Voting procedures must be consistent with the Eclipse Bylaws. That should guide the discussion below. -- Rich Main
Rich, an excellent point: if we change the Review process to include a vote from the Membership-At-Large then we must abide by the voting rules in the Bylaws. Those rules include the "multiple committers from a single member are entitled to only one (collective) vote". --Bjorn Freeman-Benson
    1. All Eclipse members are eligible voters. For corporate members, their vote must be cast by the delegate for that member.
    2. A successful vote requires +1s from the Project's Leadership Chain.
may need to define that more clearly. How many +1s at each level? --Jeff McAffer
    1. At least three +1s from members who are not Committers on the Project and not part of the Project's Leadership Chain.
    1. No upheld -1s. An Upheld -1 is a -1 that is followed within 24 hours by open, transparent, and public justification, and that justification is accepted by the EMO. Frivolous or unjustified -1s are ignored. Reject -1s count as 0s.
  1. The EMO(ED) approves or fails the Review based on the public vote, the scope of the Project, and the Purposes of the Eclipse Foundation as defined in the Bylaws.

● Required task A
Count the lines in the listing below that contain the string "tangentPropagation", matching case exactly, and give only the number.

● The records
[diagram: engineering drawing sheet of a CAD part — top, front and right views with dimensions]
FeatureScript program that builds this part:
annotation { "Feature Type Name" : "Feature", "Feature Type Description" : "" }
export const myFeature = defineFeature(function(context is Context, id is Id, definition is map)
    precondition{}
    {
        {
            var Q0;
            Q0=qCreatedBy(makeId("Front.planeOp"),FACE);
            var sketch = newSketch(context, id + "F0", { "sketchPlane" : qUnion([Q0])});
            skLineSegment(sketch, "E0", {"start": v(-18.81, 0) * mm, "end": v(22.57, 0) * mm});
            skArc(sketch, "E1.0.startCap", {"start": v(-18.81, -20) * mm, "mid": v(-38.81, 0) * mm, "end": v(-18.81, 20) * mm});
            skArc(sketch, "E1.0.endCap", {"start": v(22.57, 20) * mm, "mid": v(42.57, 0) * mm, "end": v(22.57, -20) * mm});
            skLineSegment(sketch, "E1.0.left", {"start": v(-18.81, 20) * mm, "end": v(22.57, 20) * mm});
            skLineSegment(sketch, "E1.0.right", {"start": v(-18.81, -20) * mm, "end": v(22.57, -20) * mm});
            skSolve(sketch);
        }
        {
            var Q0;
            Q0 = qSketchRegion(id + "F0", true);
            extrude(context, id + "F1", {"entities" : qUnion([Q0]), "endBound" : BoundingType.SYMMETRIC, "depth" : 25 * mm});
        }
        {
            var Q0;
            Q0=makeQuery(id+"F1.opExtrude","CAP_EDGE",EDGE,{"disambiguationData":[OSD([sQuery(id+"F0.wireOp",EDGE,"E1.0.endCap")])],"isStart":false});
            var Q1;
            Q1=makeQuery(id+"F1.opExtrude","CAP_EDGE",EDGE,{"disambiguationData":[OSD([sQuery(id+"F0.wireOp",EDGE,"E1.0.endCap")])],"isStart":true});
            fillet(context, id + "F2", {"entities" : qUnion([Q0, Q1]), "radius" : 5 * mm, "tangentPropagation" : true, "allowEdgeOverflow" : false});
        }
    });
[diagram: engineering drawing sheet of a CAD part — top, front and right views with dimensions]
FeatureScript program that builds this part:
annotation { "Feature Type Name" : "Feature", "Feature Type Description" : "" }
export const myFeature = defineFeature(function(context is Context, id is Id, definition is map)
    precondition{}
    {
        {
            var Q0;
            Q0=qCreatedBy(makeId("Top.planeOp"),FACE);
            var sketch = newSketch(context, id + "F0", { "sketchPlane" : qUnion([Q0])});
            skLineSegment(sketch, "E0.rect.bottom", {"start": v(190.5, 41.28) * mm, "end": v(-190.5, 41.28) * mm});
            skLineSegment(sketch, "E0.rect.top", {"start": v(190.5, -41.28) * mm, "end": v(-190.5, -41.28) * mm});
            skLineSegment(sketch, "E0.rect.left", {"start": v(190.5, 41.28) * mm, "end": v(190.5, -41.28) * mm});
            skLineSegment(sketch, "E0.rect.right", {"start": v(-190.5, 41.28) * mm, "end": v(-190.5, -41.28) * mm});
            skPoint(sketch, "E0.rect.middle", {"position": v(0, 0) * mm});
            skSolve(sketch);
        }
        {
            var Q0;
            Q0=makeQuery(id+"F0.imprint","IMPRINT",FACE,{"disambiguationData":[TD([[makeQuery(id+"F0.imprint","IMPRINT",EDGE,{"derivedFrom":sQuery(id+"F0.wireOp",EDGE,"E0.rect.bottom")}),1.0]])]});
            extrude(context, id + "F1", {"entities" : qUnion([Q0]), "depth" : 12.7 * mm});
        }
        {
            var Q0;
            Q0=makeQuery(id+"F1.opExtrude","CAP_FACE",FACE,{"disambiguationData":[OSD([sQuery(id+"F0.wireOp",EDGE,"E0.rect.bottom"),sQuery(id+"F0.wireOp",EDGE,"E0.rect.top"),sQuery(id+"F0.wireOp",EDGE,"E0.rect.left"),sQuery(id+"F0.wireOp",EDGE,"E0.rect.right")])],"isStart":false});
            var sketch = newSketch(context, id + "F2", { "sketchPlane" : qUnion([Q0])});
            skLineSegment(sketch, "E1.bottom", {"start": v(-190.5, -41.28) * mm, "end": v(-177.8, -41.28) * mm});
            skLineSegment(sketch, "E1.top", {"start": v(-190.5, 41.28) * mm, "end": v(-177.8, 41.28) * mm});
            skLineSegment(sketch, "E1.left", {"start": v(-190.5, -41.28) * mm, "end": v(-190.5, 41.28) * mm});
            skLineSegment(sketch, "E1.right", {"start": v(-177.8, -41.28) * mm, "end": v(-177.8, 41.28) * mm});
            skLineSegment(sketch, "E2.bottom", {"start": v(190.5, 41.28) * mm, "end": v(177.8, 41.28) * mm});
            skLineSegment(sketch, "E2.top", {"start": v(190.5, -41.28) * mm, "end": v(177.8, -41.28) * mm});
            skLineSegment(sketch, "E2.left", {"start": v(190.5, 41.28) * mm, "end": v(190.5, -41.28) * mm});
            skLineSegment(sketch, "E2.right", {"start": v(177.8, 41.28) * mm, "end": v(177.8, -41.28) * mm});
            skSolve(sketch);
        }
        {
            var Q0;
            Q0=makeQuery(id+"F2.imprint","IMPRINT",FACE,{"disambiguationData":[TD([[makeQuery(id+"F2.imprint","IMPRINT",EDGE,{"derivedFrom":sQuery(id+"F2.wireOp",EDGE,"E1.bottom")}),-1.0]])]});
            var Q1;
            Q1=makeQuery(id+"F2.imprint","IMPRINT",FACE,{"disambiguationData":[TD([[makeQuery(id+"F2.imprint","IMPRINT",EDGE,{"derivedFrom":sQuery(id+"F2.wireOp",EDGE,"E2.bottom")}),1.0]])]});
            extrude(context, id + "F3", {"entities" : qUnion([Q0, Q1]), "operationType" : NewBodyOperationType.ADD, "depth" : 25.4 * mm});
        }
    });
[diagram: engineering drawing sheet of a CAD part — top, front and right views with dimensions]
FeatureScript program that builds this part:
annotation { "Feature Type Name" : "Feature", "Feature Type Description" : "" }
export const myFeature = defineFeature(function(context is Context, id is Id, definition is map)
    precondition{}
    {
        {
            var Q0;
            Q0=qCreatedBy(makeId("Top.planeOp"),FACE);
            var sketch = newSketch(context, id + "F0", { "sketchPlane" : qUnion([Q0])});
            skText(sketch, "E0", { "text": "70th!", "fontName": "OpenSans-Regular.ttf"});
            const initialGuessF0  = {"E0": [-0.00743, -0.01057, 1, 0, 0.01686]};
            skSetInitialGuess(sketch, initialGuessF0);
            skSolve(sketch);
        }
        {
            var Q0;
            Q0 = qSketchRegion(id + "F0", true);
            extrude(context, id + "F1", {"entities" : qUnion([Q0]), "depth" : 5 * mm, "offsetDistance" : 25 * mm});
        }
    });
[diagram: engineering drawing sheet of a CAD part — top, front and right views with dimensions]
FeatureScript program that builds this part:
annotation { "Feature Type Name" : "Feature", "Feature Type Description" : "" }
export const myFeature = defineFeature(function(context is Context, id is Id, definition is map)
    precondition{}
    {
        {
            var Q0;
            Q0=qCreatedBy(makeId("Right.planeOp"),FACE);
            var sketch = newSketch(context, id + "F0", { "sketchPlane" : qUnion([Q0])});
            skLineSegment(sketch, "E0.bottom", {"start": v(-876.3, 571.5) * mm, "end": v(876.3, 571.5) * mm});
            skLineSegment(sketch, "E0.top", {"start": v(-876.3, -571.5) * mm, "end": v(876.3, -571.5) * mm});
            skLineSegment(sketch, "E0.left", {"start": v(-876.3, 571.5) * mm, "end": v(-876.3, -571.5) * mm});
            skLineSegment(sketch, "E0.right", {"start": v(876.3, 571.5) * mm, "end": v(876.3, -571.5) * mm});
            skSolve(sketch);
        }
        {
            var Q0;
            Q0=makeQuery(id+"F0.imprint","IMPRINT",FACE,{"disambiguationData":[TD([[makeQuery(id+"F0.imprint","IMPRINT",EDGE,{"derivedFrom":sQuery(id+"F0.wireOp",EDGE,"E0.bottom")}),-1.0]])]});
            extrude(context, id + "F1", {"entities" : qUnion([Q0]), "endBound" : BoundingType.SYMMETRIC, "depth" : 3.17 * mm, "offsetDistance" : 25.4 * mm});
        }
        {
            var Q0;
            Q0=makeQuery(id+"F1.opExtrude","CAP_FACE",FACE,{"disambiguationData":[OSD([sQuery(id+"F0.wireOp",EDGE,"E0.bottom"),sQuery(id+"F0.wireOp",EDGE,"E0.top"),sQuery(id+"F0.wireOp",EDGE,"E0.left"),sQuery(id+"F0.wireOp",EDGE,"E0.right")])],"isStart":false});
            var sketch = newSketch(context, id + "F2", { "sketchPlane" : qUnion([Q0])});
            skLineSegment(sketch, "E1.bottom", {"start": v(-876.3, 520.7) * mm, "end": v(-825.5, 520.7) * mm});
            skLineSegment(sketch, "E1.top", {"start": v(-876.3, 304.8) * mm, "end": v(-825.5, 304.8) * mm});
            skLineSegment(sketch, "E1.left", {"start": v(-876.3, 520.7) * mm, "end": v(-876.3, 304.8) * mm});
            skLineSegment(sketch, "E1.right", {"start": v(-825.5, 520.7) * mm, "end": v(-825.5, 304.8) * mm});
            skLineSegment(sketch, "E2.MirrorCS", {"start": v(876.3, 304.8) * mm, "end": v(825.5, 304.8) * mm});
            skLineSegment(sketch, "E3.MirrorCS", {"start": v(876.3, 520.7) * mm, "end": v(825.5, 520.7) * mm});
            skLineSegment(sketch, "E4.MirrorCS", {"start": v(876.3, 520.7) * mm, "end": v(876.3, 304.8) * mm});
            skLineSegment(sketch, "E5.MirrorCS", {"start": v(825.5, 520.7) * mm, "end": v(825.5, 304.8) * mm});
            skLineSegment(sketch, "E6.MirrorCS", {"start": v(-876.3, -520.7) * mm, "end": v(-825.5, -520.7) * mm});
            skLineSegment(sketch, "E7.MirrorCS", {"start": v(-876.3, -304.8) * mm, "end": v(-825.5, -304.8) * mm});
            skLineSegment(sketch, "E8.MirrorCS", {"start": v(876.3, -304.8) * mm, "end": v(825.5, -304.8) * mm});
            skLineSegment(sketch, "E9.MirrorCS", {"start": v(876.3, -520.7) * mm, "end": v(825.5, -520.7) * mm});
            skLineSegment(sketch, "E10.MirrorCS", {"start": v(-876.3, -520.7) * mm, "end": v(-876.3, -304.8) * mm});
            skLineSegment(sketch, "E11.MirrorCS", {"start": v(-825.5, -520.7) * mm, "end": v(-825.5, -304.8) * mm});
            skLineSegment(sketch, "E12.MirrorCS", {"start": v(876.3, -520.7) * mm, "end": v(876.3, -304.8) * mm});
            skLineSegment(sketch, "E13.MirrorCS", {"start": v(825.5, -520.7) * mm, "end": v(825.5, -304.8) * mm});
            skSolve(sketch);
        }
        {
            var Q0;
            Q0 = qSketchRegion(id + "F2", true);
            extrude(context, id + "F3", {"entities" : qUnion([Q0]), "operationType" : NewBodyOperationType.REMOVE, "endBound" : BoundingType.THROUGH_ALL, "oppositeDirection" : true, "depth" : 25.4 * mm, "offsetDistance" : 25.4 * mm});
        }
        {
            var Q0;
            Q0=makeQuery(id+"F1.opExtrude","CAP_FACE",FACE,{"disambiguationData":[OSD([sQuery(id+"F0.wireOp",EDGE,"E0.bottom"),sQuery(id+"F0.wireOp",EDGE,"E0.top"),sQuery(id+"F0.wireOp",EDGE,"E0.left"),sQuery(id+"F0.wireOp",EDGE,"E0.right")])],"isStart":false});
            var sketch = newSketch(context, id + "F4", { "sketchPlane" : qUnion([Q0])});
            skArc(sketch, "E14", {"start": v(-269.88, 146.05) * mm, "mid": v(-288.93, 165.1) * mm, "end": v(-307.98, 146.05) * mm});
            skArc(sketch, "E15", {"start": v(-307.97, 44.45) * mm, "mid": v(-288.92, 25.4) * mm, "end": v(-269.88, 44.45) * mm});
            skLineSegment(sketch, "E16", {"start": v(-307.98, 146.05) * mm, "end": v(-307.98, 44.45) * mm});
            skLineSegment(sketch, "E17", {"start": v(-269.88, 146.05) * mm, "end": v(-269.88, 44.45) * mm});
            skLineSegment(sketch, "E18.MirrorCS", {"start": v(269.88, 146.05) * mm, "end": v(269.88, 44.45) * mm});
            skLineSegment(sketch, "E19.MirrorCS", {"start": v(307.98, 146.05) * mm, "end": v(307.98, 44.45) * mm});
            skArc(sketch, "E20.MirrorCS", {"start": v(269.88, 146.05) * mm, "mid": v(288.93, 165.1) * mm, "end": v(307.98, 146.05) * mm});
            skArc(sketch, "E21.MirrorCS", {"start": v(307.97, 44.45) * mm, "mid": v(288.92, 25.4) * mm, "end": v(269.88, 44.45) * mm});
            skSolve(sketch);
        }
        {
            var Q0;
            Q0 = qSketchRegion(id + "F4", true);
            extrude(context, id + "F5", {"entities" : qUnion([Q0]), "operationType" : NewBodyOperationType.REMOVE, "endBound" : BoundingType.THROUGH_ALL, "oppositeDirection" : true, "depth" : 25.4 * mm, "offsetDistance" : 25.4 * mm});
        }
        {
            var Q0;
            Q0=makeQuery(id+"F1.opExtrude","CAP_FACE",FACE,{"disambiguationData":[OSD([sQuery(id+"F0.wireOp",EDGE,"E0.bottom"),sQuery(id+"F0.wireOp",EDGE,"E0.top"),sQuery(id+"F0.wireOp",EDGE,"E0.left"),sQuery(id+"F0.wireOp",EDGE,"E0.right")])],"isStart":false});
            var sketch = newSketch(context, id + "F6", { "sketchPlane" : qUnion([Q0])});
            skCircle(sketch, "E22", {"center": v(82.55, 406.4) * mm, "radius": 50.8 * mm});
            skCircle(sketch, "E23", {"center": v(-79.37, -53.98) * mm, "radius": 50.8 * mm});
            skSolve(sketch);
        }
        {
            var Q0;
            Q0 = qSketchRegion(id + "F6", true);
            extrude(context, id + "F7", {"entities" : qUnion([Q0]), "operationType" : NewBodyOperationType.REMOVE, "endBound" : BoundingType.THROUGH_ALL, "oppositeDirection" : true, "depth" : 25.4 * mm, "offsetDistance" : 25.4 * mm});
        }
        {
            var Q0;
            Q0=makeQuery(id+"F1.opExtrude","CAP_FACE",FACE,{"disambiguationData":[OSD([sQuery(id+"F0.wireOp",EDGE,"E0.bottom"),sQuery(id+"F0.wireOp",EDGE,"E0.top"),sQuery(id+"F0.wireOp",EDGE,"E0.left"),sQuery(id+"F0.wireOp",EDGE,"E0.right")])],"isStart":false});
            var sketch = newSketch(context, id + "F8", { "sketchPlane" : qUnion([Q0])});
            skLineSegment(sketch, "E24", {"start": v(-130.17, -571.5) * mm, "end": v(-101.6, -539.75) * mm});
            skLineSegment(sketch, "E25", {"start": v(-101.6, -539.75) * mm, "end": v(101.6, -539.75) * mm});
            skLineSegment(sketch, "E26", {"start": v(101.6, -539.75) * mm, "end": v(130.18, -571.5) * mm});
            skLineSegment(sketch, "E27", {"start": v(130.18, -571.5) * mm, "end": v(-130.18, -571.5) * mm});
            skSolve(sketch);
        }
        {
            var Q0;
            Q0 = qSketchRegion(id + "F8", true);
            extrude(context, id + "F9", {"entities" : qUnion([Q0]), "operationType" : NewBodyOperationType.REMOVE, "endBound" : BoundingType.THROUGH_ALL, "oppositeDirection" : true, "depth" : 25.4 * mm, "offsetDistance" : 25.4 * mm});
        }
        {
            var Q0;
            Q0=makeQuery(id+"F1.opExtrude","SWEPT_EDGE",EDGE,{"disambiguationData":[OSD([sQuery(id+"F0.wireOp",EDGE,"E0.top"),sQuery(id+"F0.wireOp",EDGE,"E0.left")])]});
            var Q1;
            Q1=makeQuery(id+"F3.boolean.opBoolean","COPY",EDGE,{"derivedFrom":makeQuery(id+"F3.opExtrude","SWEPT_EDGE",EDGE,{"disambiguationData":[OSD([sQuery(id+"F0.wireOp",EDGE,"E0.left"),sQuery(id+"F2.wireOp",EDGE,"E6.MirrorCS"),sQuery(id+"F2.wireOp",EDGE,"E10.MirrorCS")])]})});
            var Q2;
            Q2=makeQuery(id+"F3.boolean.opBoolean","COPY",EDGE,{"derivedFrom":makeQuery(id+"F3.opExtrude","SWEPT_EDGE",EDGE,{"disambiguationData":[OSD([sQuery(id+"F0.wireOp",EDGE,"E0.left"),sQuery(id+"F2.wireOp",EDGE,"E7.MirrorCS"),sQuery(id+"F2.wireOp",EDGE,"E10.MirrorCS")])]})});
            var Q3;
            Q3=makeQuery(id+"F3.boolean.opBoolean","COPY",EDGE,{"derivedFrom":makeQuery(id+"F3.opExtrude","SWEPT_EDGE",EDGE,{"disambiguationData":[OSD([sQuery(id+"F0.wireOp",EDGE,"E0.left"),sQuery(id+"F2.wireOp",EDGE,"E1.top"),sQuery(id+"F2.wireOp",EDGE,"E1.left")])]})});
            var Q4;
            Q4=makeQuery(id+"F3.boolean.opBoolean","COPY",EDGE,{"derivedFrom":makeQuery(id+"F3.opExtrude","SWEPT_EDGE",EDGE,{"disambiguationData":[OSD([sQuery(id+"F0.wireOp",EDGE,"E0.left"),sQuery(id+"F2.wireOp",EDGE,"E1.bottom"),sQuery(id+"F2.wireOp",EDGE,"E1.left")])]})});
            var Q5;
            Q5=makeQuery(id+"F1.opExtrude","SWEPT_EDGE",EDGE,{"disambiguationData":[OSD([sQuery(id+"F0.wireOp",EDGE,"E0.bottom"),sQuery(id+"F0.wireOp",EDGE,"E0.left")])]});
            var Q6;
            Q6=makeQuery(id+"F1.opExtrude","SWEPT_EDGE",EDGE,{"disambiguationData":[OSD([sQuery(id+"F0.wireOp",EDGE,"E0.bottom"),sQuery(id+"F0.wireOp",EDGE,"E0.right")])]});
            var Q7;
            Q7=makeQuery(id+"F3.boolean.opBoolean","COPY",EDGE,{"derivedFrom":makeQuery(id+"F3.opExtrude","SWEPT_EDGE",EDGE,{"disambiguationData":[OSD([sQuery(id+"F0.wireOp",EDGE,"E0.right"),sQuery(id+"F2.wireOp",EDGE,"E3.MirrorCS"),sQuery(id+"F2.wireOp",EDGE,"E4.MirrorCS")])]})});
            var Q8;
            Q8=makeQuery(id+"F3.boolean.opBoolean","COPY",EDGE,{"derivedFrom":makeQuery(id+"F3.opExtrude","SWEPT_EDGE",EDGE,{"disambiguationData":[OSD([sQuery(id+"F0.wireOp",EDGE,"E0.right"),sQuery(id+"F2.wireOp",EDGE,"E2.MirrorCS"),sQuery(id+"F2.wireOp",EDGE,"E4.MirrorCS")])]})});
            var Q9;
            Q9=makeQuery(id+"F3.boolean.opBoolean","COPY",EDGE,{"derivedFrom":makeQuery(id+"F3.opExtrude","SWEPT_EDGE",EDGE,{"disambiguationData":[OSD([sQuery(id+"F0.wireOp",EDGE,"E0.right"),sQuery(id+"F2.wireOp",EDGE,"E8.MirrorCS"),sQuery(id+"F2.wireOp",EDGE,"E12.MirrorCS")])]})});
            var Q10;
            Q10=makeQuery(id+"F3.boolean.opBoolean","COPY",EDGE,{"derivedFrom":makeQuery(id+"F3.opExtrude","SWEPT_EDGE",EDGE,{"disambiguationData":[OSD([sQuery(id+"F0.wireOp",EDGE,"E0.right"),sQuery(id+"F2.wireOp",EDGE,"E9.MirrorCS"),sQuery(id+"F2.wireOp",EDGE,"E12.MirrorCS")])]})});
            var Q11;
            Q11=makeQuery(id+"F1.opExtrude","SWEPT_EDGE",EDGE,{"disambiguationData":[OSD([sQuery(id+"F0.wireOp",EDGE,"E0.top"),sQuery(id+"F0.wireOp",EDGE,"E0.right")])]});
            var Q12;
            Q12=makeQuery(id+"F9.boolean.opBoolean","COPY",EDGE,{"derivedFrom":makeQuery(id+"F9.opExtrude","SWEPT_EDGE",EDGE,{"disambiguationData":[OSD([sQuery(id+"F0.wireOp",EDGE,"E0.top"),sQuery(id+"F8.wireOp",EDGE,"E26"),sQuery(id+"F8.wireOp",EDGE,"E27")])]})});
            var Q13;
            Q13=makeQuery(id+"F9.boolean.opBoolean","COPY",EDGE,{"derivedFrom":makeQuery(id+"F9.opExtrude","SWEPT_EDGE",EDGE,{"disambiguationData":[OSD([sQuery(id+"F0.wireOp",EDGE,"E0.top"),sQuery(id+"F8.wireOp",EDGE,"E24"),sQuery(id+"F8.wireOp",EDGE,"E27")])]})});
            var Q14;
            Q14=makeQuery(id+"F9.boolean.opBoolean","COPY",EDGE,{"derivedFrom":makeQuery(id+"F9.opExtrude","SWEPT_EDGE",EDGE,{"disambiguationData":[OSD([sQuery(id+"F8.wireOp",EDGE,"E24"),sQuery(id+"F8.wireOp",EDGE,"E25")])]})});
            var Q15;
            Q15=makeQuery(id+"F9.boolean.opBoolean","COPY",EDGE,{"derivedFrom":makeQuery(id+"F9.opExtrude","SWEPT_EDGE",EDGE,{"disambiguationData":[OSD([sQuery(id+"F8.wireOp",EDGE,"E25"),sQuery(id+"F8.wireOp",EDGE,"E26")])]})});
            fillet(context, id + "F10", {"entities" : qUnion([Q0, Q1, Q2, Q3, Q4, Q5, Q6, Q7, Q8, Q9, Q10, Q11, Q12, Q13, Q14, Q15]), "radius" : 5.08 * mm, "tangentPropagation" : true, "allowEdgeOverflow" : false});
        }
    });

● Required task B
According to the voting-procedure excerpt, within how many hours must a -1 be followed by public justification to count as an upheld -1?

● Written solution A
2

● Written solution B
Within 24 hours.